◆ What to produce
Look through the records below and say how many lines include "Διαθέσιμο". Give only that number.

[Data extracted from a collection]
*** Begin section ***
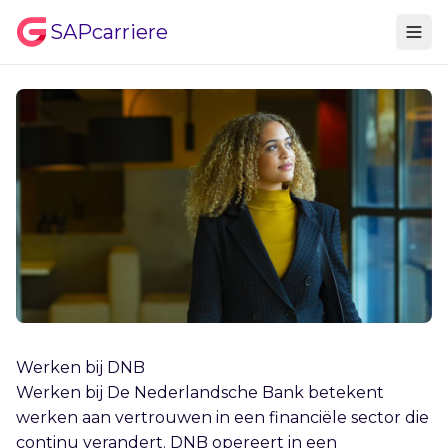
SAPcarriere
Werken bij DNB
Werken bij De Nederlandsche Bank betekent
werken aan vertrouwen in een financiële sector die
continu verandert. DNB opereert in een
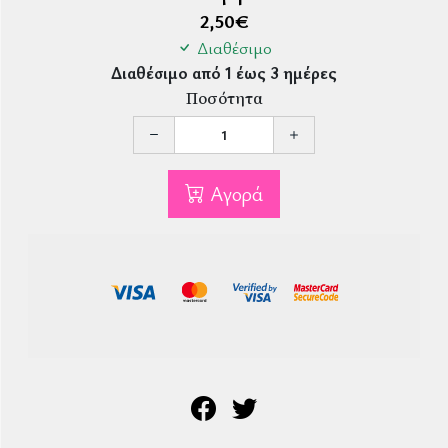
2,50
€
Διαθέσιμο
Διαθέσιμο από 1 έως 3 ημέρες
Ποσότητα
Αγορά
*** End section ***
◆ Task solution
2